L’assunzione continuativa di integratori di litio, pur a dosi minime, può provocare manifestazioni aspecifiche. Tra le reazioni riferite figurano nausea, disturbi intestinali, bocca secca, sete anomala, aumento della minzione e lievi tremori.

L’organismo elimina questo elemento per via renale. Stati di disidratazione, febbre alta, diarrea o variazioni improvvise del sodio introdotto con i pasti alterano la capacità del corpo di smaltirlo.

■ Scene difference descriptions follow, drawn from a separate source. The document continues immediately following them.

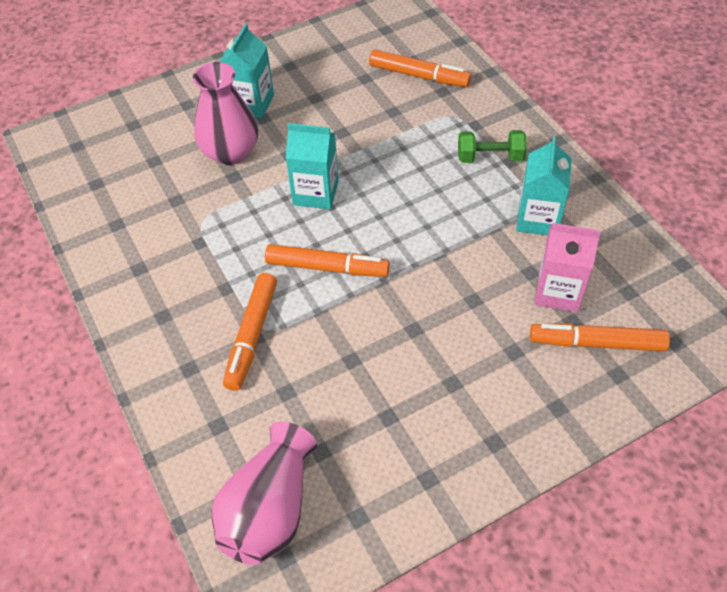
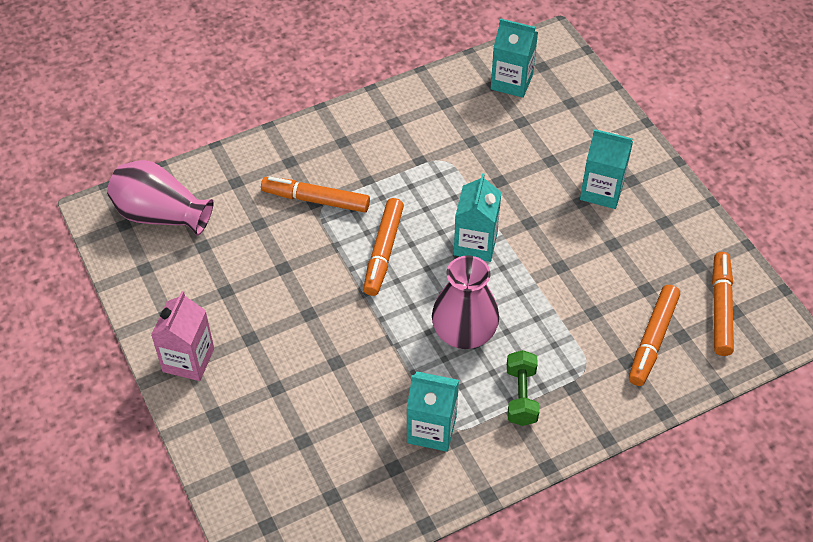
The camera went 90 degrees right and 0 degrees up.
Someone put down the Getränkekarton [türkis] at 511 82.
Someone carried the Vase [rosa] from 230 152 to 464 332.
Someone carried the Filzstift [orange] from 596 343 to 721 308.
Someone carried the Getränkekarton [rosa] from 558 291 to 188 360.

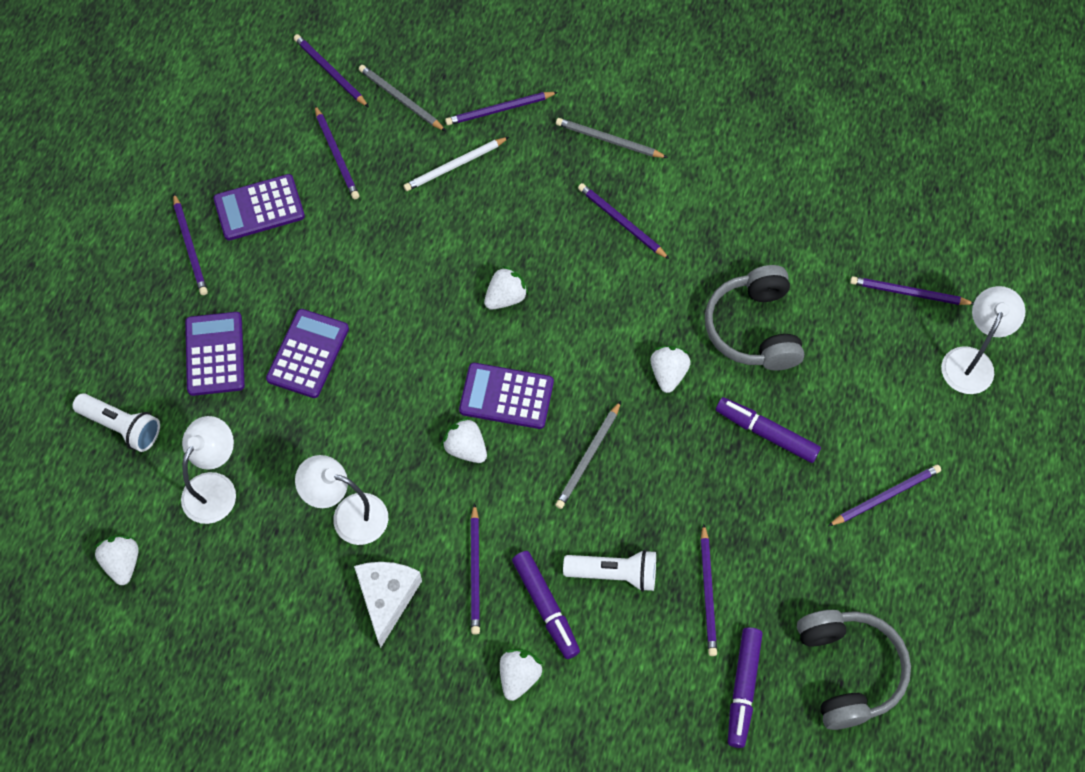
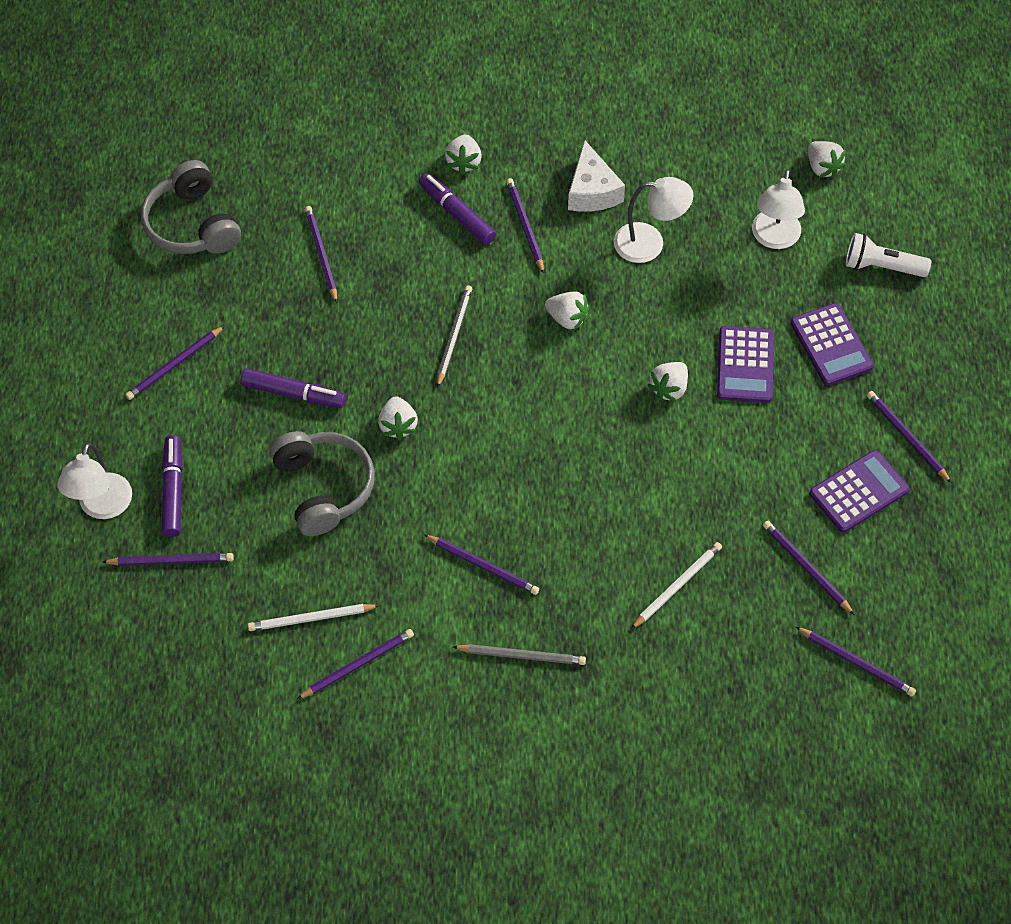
The camera went 165 degrees right and 5 degrees down.
Someone took away the Bleistift [grau] at 400 99.
Someone took away the Taschenrechner [lila] at 506 396.
Someone took away the Taschenlampe [weiß] at 614 574.
Someone put down the Bleistift [weiß] at 311 619.
Someone carried the Bleistift [lila] from 499 110 to 358 665.
Someone carried the Erdbeere [weiß] from 505 297 to 669 388.
Someone carried the Filzstift [lila] from 743 689 to 173 490.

A livello farmacologico, farmaci come antinfiammatori non steroidei (ibuprofene, naprossene), diuretici e molecole antipertensive (ACE-inibitori e sartani) aumentano la concentrazione del litio nel corpo. Chi è già in cura con litio terapeutico non deve mai assumere integratori di propria iniziativa.

Nella normativa comunitaria europea il litio non è inserito nell’elenco dei minerali autorizzati negli integratori alimentari generali, ma circola come preparato oligoterapico. La presenza di un prodotto nel registro del Ministero della Salute attesta la notifica commerciale dell’azienda, ma non rappresenta un’approvazione scientifica preventiva di efficacia terapeutica.